Nonconvex Optimization for High-dimensional Learning: From ReLUs to Submodular Maximization
Many problems of contemporary interest in signal processing and machine learning involve highly non-convex optimization problems. While nonconvex problems are known to be intractable in general, simple local search heuristics such as (stochastic) gradient descent are often surprisingly effective at finding global optima on real or randomly generated data. In this talk I will discuss some results explaining the success of these heuristics focusing on two problems.
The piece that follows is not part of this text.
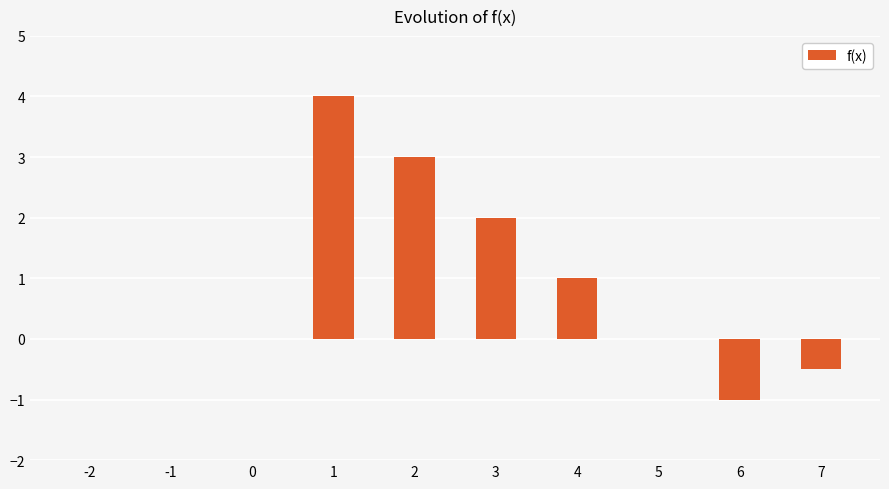

What is the maximum value shown in the chart?

4.0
The first problem is about learning the optimal weights of the shallowest of neural networks consisting of a single Rectified Linear Unit (ReLU). I will discuss this problem in the high-dimensional regime where the number of observations are fewer than the ReLU weights. I will show that projected gradient descent on a natural least-squares objective, when initialization at 0, converges at a linear rate to globally optimal weights with a number of samples that is optimal up to numerical constants. The second problem focuses on maximizing continuous submodular functions that emerge in a variety of areas in machine learning, including utility functions in matrix approximations and network inference. Despite the apparent lack of convexity/concavity in such functions, I will show that stochastic projected gradient methods can provide strong approximation guarantees for maximizing continuous submodular functions with convex constraints. In particular, this result allows us to approximately maximize discrete, monotone submodular optimization problems via projected gradient descent on a continuous relaxation, directly connecting the discrete and continuous domains.
Parts of this talk is based on joint work with Hamed Hassani and Amin Karbasi.